The police investigation ultimately revealed that on the day he was killed, Perdomo packed a gun and two cellphones and told Gould that he had to go collect a debt, according to Maine State Police Detective Brian Strout, who testified at Porter’s bail hearing last March at Waldo County Superior Court.
Porter’s girlfriend, Cheyanne Nowak, met Perdomo at a Route 69 gas station and led him to the rural Jackson home where Porter was staying.
She then left the house to pick up her toddler while the two men were inside playing pool together, Zainea said Wednesday.
Porter later told police that he had owed Perdomo $3,000 and that Perdomo had threatened him and his family. One of the alleged threats was made public during Porter’s bail hearing. At that time, he said Perdomo offered to erase $500 from the debt if Perdomo could rape Nowak on the pool table.
After Porter shot Perdomo, he wrapped the body in blue tarps and borrowed a friend’s truck to move it several miles into the woods near his grandmother’s home on Dahlia Farm Road in Newburgh, Zainea said.

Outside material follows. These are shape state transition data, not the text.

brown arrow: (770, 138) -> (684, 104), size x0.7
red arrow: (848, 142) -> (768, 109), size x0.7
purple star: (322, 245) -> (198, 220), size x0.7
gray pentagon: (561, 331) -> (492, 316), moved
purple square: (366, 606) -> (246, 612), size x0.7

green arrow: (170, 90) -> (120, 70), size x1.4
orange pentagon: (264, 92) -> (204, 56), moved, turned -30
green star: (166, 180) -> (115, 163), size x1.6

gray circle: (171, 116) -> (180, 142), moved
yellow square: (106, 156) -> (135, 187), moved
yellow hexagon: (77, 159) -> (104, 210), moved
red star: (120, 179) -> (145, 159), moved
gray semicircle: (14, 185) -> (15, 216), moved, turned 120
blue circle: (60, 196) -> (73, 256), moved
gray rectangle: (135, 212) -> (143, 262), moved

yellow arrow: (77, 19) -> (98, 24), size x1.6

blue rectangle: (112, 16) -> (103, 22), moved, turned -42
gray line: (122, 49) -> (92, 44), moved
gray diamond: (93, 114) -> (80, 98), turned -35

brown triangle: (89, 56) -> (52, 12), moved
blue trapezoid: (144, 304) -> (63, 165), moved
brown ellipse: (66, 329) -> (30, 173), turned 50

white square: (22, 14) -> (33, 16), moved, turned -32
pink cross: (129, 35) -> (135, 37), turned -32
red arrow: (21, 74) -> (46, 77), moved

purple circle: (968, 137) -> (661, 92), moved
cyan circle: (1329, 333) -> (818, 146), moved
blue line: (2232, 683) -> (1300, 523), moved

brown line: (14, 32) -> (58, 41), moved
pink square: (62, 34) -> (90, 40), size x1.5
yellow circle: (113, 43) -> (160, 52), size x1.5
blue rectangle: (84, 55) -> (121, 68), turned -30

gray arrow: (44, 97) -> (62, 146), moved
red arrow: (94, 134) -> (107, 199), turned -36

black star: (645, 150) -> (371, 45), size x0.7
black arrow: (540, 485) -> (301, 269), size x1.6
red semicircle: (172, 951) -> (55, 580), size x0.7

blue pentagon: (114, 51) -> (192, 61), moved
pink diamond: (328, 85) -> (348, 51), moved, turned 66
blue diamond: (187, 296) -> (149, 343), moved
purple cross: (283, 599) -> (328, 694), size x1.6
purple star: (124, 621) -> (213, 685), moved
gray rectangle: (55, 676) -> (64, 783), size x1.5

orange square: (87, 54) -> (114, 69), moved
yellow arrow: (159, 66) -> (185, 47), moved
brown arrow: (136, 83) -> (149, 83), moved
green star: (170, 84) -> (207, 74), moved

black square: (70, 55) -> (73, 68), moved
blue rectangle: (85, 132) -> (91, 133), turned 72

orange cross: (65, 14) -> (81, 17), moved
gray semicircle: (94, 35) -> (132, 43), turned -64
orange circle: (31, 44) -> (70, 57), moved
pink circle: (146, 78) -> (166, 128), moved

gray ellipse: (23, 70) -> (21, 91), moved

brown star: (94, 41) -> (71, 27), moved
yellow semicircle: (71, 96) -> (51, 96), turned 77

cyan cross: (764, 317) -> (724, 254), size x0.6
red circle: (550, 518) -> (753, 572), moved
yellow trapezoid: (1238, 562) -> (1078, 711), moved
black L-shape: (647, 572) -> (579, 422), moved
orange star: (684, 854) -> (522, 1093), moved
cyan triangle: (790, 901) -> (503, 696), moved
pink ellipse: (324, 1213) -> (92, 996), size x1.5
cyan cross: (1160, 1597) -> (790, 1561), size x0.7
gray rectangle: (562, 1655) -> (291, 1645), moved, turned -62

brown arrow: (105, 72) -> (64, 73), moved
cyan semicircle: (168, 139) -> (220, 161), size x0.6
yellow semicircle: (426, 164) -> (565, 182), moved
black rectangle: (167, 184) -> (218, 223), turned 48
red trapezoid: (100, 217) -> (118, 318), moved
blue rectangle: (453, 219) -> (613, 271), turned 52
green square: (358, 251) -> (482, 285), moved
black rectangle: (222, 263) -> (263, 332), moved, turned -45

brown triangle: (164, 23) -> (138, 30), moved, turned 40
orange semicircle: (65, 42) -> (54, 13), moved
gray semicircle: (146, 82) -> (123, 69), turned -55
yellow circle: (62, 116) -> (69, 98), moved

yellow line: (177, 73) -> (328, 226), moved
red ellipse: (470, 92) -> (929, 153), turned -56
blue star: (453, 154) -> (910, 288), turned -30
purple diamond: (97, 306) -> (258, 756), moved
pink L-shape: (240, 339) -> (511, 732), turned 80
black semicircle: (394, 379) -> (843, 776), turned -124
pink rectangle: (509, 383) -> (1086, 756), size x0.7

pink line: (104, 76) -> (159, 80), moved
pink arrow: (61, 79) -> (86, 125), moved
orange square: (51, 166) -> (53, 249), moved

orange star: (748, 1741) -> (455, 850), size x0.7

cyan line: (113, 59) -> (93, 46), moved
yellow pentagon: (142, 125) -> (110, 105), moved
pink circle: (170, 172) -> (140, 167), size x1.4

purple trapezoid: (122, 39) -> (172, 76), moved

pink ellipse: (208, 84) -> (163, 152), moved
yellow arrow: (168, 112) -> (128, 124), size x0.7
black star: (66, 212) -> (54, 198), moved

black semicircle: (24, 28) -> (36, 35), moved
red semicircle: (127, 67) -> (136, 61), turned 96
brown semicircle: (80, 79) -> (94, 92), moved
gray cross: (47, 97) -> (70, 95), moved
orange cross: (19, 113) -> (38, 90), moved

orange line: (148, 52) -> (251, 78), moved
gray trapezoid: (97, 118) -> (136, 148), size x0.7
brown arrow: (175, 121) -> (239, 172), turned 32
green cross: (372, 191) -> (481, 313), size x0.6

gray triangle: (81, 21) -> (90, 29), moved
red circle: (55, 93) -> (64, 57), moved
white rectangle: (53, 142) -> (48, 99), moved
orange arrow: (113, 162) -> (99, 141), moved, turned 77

Nearly two weeks later, after a widespread search effort that included local police, wardens and firefighters from Florida, police found the body on a red sled off a woods path.
The day before they found Perdomo’s body, police obtained a search warrant for the Jackson home and found bone fragments and bloodstains. They arrested Porter then, though some statements he made just before his arrest were ruled inadmissible last week by Justice Murray because of Porter’s level of intoxication at the time.
Tonya Perdomo did not want to comment after Wednesday’s hearing, but a victim witness advocate said the widow likely would want to speak after the sentencing hearing.